PAGE EXTRACT:
↓↓↓
# yard-man MTD



## texparks (Jan 23, 2010)

I have a Yard-Man 604g (13at604g755). 
The battery goes dead after just a few cuts, when it was new. bought another new battery, and the same thing happened. 
While investigating, I only have 5.4 volts in the system, with the motor running, without the battery connected. 
If I test the alternator lead (on the DC side of the diode), with the connector unpluged from the system, I get 12 volts. 
I have tested just about every possible combination I could think of to figure out why I get different readings. 
I need help trying to figure out if these readings are normal, or if they are not normal, what the problem might be.
Mike


----------



## chrpmaster (May 5, 2004)

Not sure what the correct readings should be but do the readings change depending on the engine speed? Normally the voltage should increase with engine speed.


----------



## texparks (Jan 23, 2010)
↑↑↑
WORK TO BE COMPLETED: Give a two-sentence summary of the Yard-Man mower thread.

EXTRACTED ENTRIES:
↓↓↓
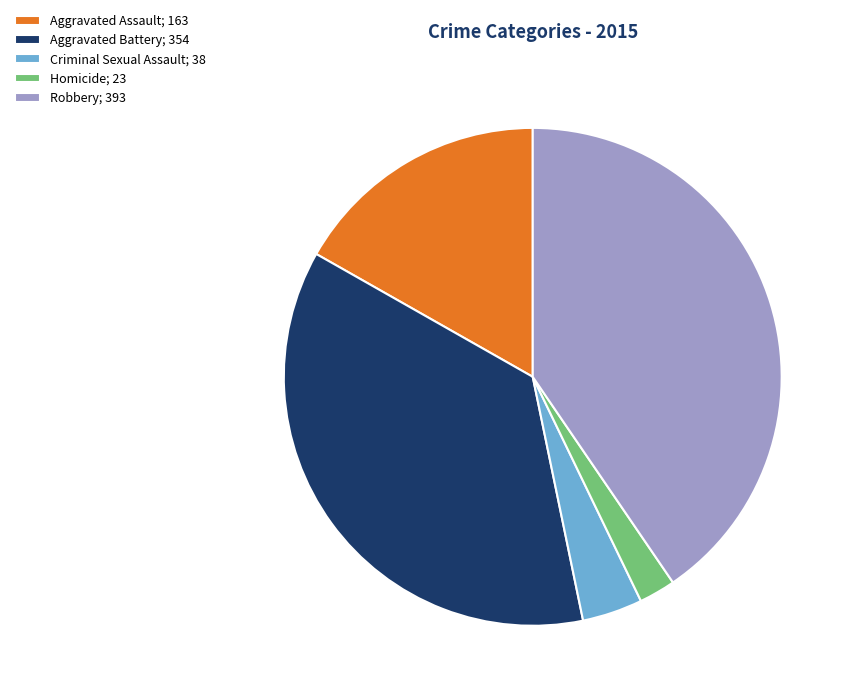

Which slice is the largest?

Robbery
↑↑↑
↓↓↓
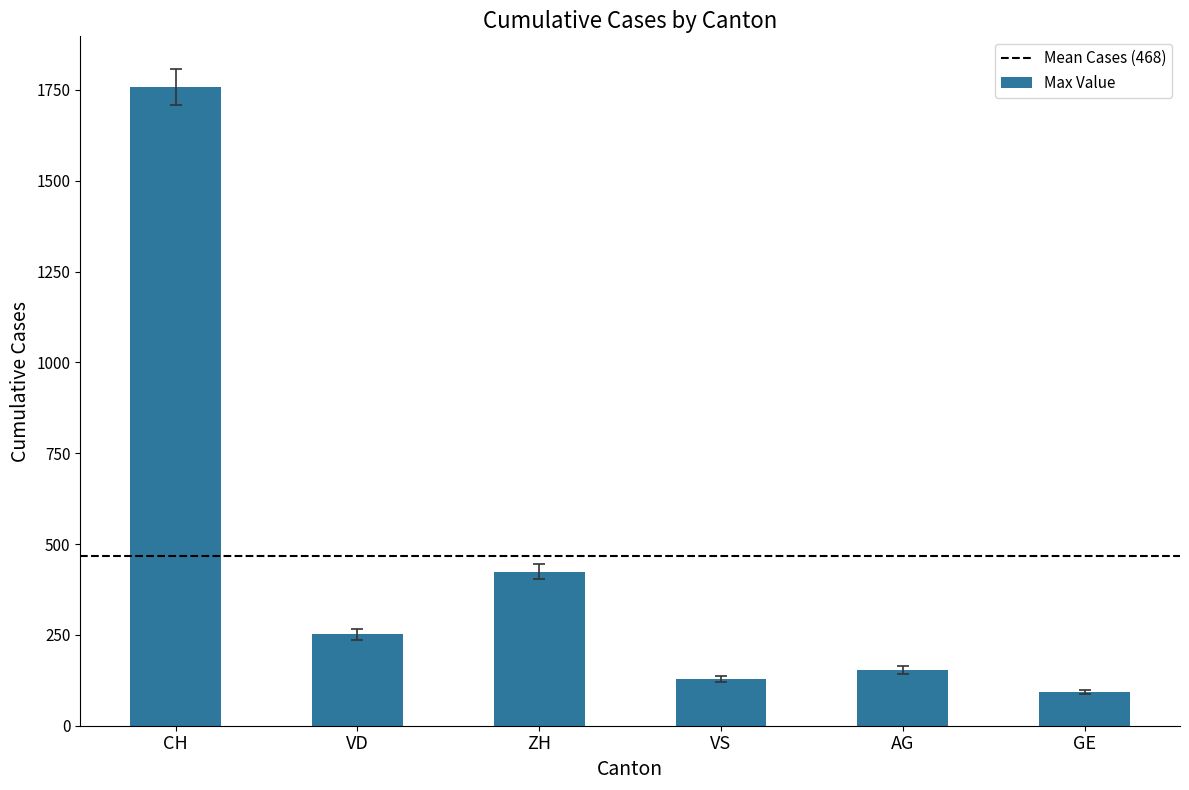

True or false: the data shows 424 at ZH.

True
↑↑↑
TASK RESULT: The owner of a Yard-Man 604g reports that the battery, and then a second new one, went dead after only a few cuts, and that the system shows 5.4 volts with the motor running and the battery disconnected, while the unplugged alternator lead gives 12 volts. A reply says it is not sure what the correct readings should be, but asks whether they change with engine speed, since voltage should normally rise as the engine speeds up.